##### PAGE EXCERPT #####
# Old Truck Salvage Yard, London SE.



## nursepayne (Jan 10, 2009)

Hey all, 

Its been a while since I've posted anything exploring up lately because I've been busy plumping up for Christmas.
A big thanks to Rez for finding such a great place packed with so much detail.:thumb
We did a couple of visits on this one because the 1st visit was cut short when we heard some dogs which sounded like they were loose.
Also just after one visit it seems that some chavs did get in and already broke some headlights on some of the trucks as I noticed the diffrence after in some of my pics.
Happy New Year,

Managed nearly 100 pics in the entire set!Not Bad for a heap of old metalhttp://www.contaminationzone.com/Gallery65.php

Payno~~


----------



## ricasso (Jan 10, 2009)

what an excellent find, great photos, there's not many yards like this left unfortunately, i can remember one big one near Hitchin,Herts, wonder if its still there?


----------



## MD (Jan 10, 2009)

great shots payno
im going to have to put this on my list
i love this sort of stuff


----------



## Foxylady (Jan 10, 2009)

What a fabulous find. Looks like a really cool explore. 
Fantastic photos as always, Payno.


----------



## smileysal (Jan 10, 2009)

ooooooooooooh what an amazing place. I love all those old cars, and trucks. Excellent find and excellent pics. Love it.

Cheers,

 Sal


----------



## lanny (Jan 10, 2009)

Looks quite like my old front garden before we moved ! if that morris minors still registered i dread to think what that number plate would be worth .


----------



## Neosea (Jan 10, 2009)

Wow, that's a great find, thanks for the photos.


----------



## BigLoada (Jan 10, 2009)

Old knackered trucks are awesome. This place rocks, I would be happy at night there with a few gelled flashguns


----------



## mainframe444 (Jan 10, 2009)

The Morris Oxford still has this number on it, not licenced since 1982

SFH 2, the number on the Morris Minor, is currently on a Nissan Maxima dating from 2000, which is currently on a SORN.

MainFrame


----------



## Lightbuoy (Jan 10, 2009)

Great work NP 

Enjoyed perusing through these. How amazing is that Fire Engine?!! :huh:

Loving that last pic too.

Thanks very much for sharing.

Lb :jimlad:

P.s. -good to see ya back


----------



## Andymacg (Jan 10, 2009)

fantastic pictures there 

reminds me of another old truck grave yard where me and a foolish freind purchased our classic 1963 Atkinson Borderer from a few years back


----------



## Scrub2000 (Jan 10, 2009)

Staggering, cheers :thumb


----------



## lanny (Jan 10, 2009)

Shame about the minors reg , i now have an age related number as some git sold my old one and its now on a merc.
##### DATA PROVIDED #####
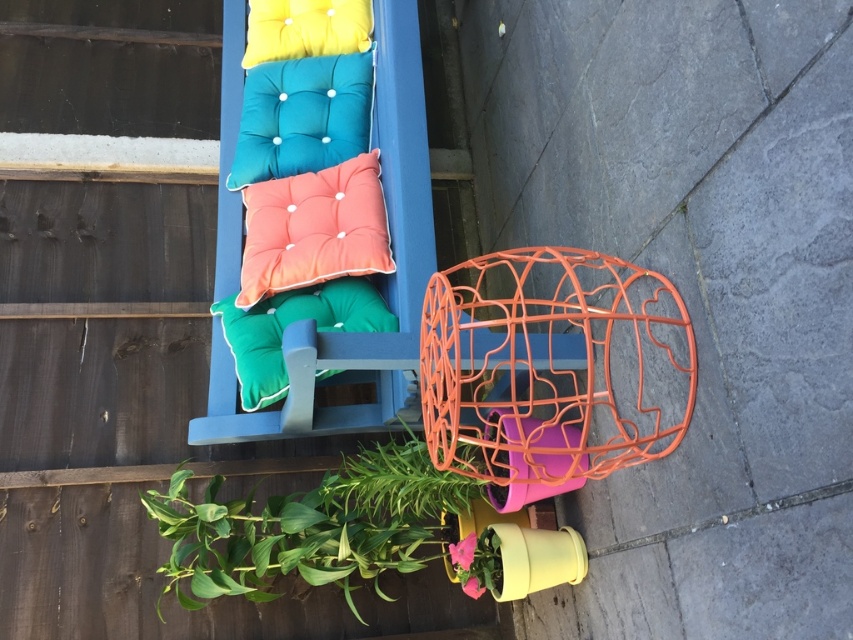
From the picture: Can you confirm if green leafy plant at lower left is wider than green fabric pillow at center?

Yes.

Does green leafy plant at lower left appear on the right side of green fabric pillow at center?

Indeed, green leafy plant at lower left is positioned on the right side of green fabric pillow at center.

Describe the element at coordinates (311, 528) in the screenshot. I see `green leafy plant at lower left` at that location.

Find the location of `green leafy plant at lower left`. green leafy plant at lower left is located at coordinates (311, 528).

Is coral fabric cushion at center taller than green fabric pillow at center?

Yes.

Does coral fabric cushion at center appear on the left side of green fabric pillow at center?

In fact, coral fabric cushion at center is to the right of green fabric pillow at center.

Describe the element at coordinates (314, 228) in the screenshot. Image resolution: width=853 pixels, height=640 pixels. I see `coral fabric cushion at center` at that location.

The width and height of the screenshot is (853, 640). I want to click on coral fabric cushion at center, so click(314, 228).

Looking at this image, between green leafy plant at lower left and coral fabric cushion at center, which one appears on the left side from the viewer's perspective?

From the viewer's perspective, coral fabric cushion at center appears more on the left side.

Who is more distant from viewer, (404,509) or (368,156)?

The point (368,156) is more distant.

The width and height of the screenshot is (853, 640). I want to click on green leafy plant at lower left, so click(311, 528).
#####
### QUESTIONS ON THE MATERIAL
1) In the forum thread about the London truck salvage yard, which vehicle now carries the SFH 2 registration from the Morris Minor?
2) Carry on the forum thread about the London truck salvage yard after its last post.

### WRITTEN ANSWERS
1) A Nissan Maxima dating from 2000, which is currently on a SORN.

2)
I think out of all of that lot the vauxhall 14 would be coming home with me .


----------



## TK421 (Jan 11, 2009)

I love scrapyards, and I really love old truck scrapyards! Great report, great photos, great site

Ricasso, you mention the old yard near Hitchin, it is the holy grail of such things and is called 'Rush Green Motors' and I believe it is still there, here is their website

http://www.rushgreenmotors.com/home.htm


----------



## escortmad79 (Jan 11, 2009)

There's some very interesting items in Rush Green, one day I will get down to check it out!


----------



## winchy (Jan 11, 2009)

Nice shots!

A fair few classics there!


----------



## Minty (Jan 11, 2009)

Had a few dealings with Rush Green Motors, the things in there are incredible, lorries from the '40s and 50's piled up high, acres of it. The owner is very unfriendly, and will not tolerate day trippers and sight see-ers under any circumstances, it's probably because of his attitude that the old stuff is still in there. Everything is for sale, but the prices are absolutely out of this world!!


----------



## ricasso (Jan 11, 2009)

Minty said:


> Had a few dealings with Rush Green Motors, the things in there are incredible, lorries from the '40s and 50's piled up high, acres of it. The owner is very unfriendly, and will not tolerate day trippers and sight see-ers under any circumstances, it's probably because of his attitude that the old stuff is still in there. Everything is for sale, but the prices are absolutely out of this world!!



thats the place! I remember when we used to go over there (about twenty years ago) he was a miserable sod then! he used to keep all the best stuff in the sheds,furthest from the road, i always felt sorry for the lads that worked for him, they were ok.


----------



## Jimspeed13 (Jan 11, 2009)

Oh i do like old trucks i'd love to go in there with my tools fresh batteries and some fuel to wot can be brought back to life.
Just looked at the other pics there's some great old wagons in there i've had a go in one of them old Fodens when i was an apprentice their a real drivers wagon no syncromech gear box all duble de clutching thats why the old drivers walked with a limp suffering from scammell knee, lots of gear changes and very heavy clutches oh and shite brakes!


----------



## bullmastiff (Jan 13, 2009)

Andymacg said:


> fantastic pictures there
> 
> reminds me of another old truck grave yard where me and a foolish freind purchased our classic 1963 Atkinson Borderer from a few years back




oh get the pic`s up  ole classic waggons are the best IMO,

i find sites like that very sad as many of them waggons would be good resto job`s 

aec`s, fodens , bedford tk`s mk`s, and even a little series 1 d-series cab sitting on the ground.....man thats pure classic truck porn


----------



## freebird (Jan 13, 2009)

Really really great shots. Especially love the 2nd and last pics. The place looks awesome to explore. Nice one!


----------



## whostolemymonkey (Jan 13, 2009)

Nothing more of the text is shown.